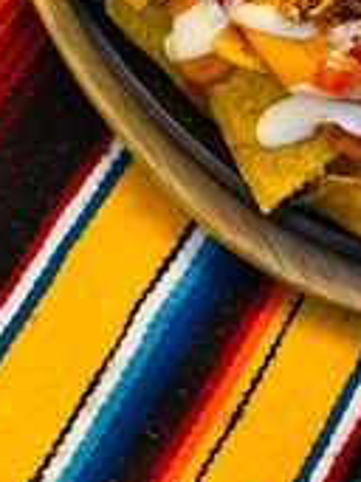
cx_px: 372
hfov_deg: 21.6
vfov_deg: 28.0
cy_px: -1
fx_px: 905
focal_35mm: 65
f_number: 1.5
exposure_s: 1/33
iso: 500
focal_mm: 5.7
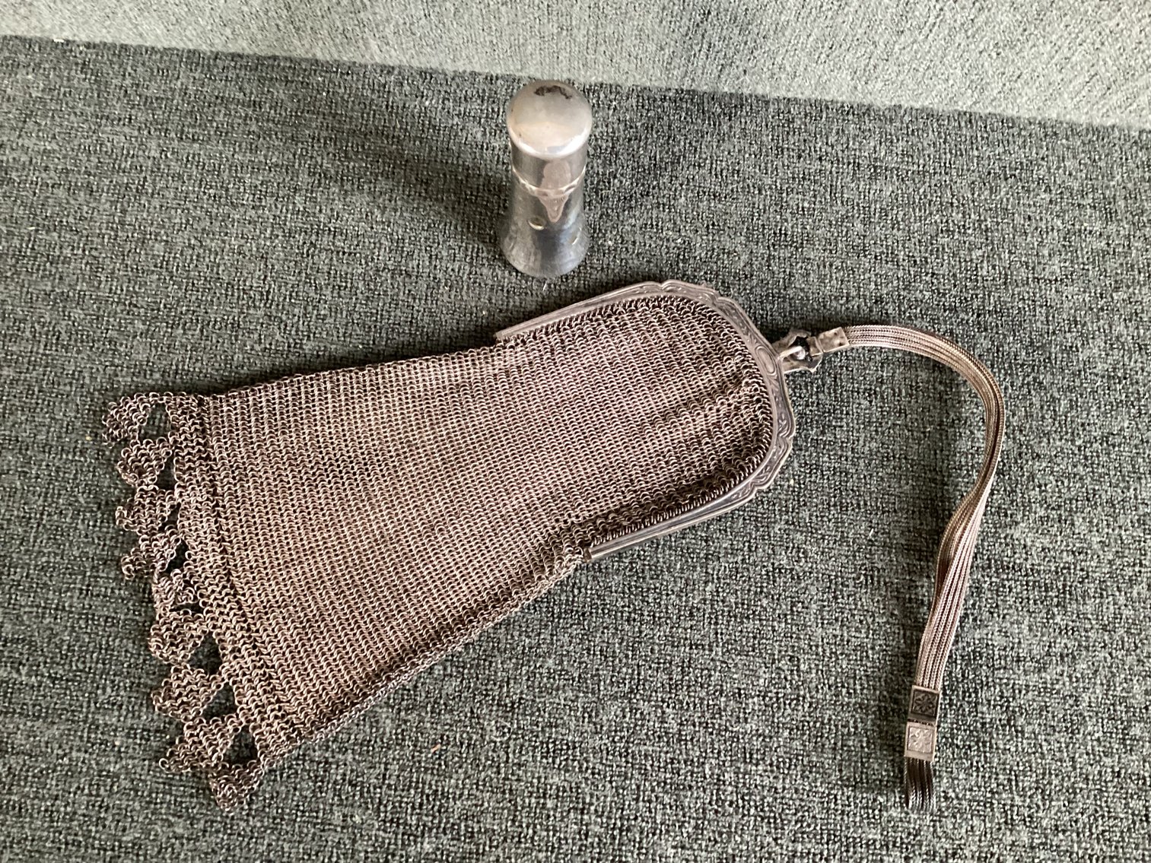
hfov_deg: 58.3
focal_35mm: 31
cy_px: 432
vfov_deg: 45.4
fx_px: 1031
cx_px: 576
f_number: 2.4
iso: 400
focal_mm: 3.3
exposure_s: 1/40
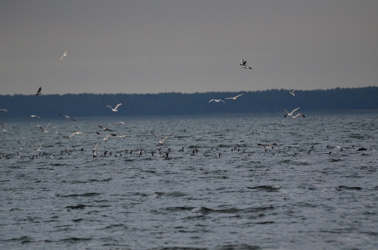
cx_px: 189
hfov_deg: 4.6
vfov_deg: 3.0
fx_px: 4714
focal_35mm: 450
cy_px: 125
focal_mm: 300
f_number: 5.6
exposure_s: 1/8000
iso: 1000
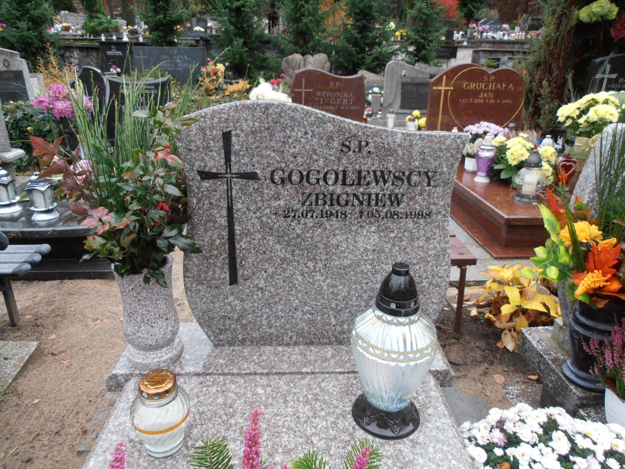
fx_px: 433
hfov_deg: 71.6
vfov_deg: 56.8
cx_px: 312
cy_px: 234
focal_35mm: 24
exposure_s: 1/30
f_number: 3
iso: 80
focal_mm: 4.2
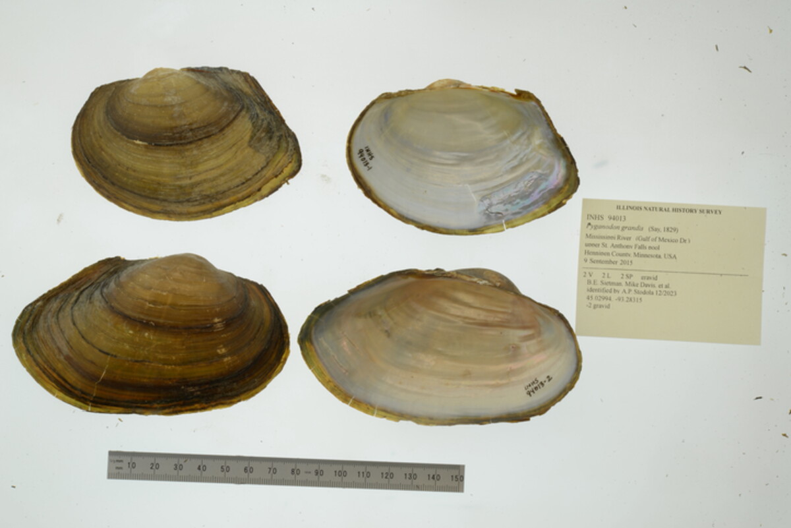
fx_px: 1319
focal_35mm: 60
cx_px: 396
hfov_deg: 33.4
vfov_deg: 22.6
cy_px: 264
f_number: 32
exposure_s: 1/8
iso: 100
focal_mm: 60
■ ■ ■
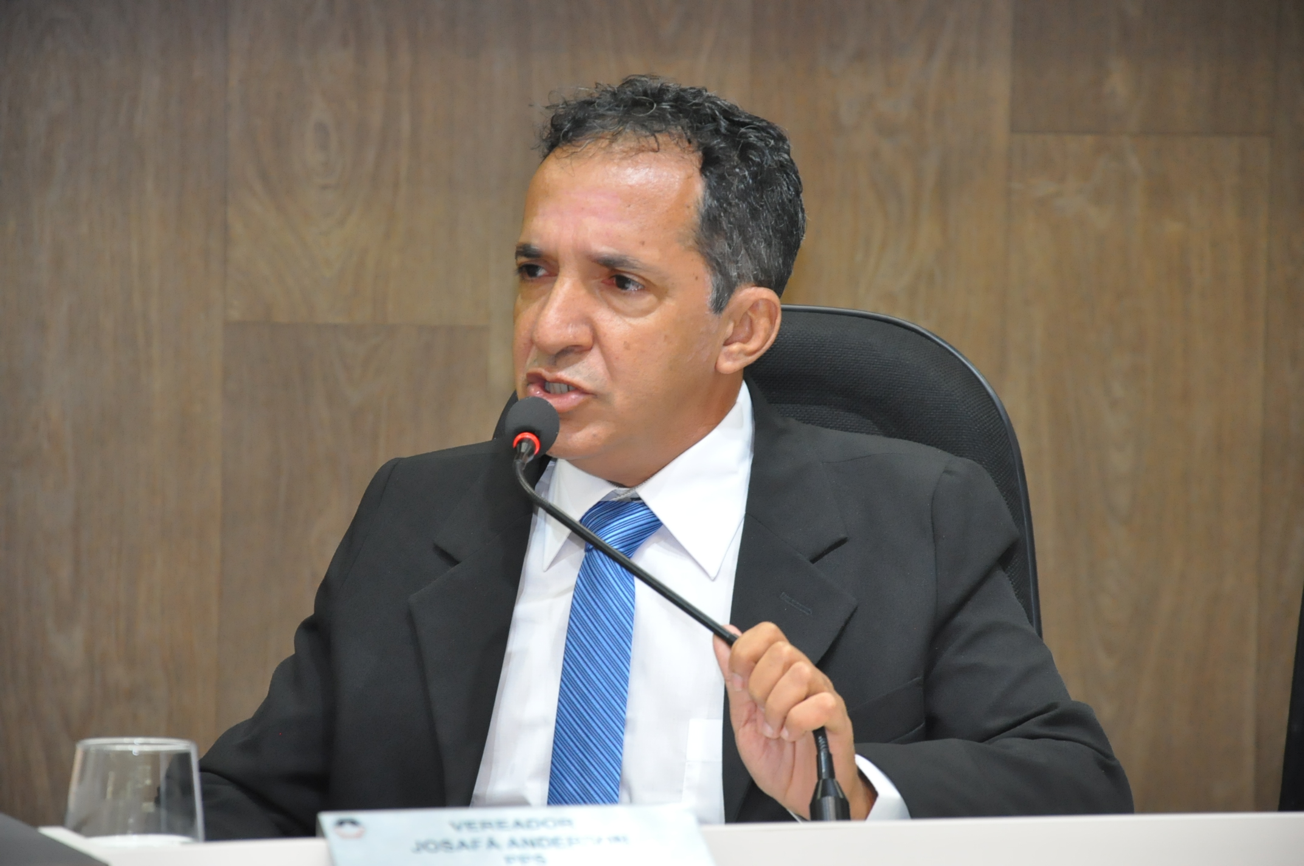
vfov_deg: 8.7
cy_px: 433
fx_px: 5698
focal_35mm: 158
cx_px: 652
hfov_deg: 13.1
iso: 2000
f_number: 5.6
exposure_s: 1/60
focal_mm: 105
■ ■ ■
• [YOUR ASSIGNMENT]: Retype, exactly and with no pictures, everything above from the line with "vfov_deg: 3.0" down to the line with "focal_mm: 60", both included.

• [TASK RESULT]:
vfov_deg: 3.0
fx_px: 4714
focal_35mm: 450
cy_px: 125
focal_mm: 300
f_number: 5.6
exposure_s: 1/8000
iso: 1000
fx_px: 433
hfov_deg: 71.6
vfov_deg: 56.8
cx_px: 312
cy_px: 234
focal_35mm: 24
exposure_s: 1/30
f_number: 3
iso: 80
focal_mm: 4.2
fx_px: 1319
focal_35mm: 60
cx_px: 396
hfov_deg: 33.4
vfov_deg: 22.6
cy_px: 264
f_number: 32
exposure_s: 1/8
iso: 100
focal_mm: 60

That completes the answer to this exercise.